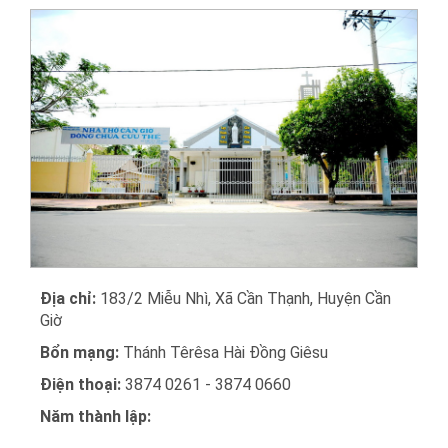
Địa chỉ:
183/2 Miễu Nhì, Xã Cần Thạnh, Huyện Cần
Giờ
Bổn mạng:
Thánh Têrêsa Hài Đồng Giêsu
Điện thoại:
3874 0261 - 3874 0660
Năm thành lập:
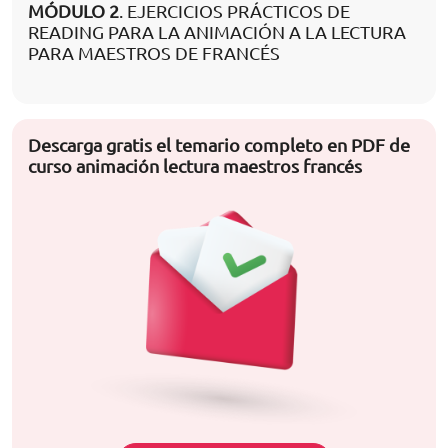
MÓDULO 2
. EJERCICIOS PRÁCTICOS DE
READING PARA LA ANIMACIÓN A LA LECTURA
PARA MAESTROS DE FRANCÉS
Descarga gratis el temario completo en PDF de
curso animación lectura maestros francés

...

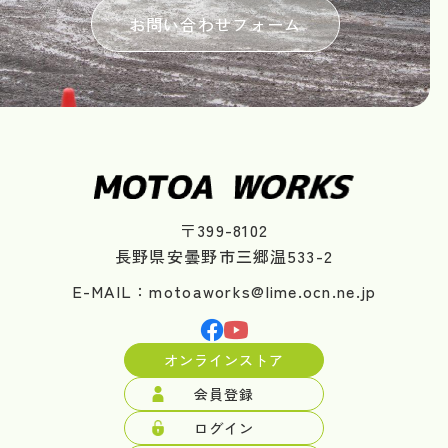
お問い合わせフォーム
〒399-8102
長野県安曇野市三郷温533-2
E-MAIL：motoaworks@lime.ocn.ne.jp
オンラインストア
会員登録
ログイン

...

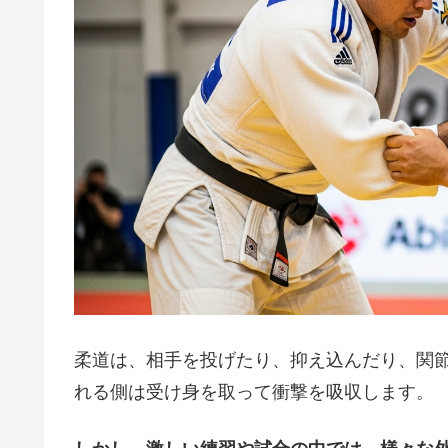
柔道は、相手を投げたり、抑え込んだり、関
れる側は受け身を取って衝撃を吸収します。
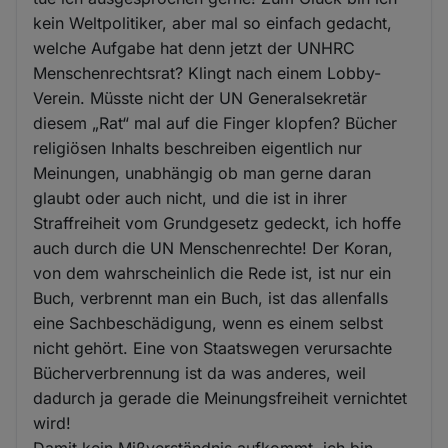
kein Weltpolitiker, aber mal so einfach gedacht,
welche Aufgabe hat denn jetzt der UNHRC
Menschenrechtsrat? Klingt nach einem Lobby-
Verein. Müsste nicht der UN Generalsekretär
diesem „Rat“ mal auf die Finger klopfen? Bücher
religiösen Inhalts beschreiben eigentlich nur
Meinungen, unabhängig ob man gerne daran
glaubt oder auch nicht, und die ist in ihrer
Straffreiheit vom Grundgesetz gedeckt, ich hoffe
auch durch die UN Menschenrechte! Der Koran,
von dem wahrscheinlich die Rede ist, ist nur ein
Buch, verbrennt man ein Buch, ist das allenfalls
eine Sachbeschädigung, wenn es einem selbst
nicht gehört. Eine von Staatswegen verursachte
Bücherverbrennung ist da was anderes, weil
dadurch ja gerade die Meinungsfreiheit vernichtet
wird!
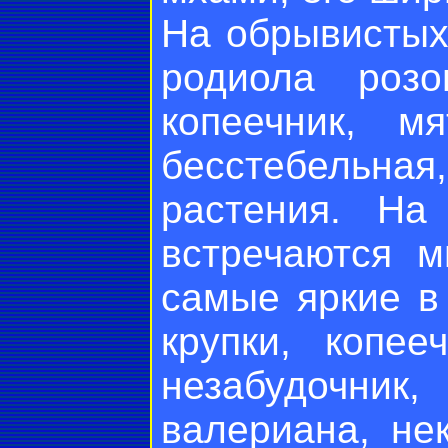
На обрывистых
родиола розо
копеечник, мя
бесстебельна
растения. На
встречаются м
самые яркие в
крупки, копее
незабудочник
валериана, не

ACTION ITEM: List each line of the material above that contains the string "PARA", matching case exactly.

SOLVED PROBLEM:
READING PARA LA ANIMACIÓN A LA LECTURA
PARA MAESTROS DE FRANCÉS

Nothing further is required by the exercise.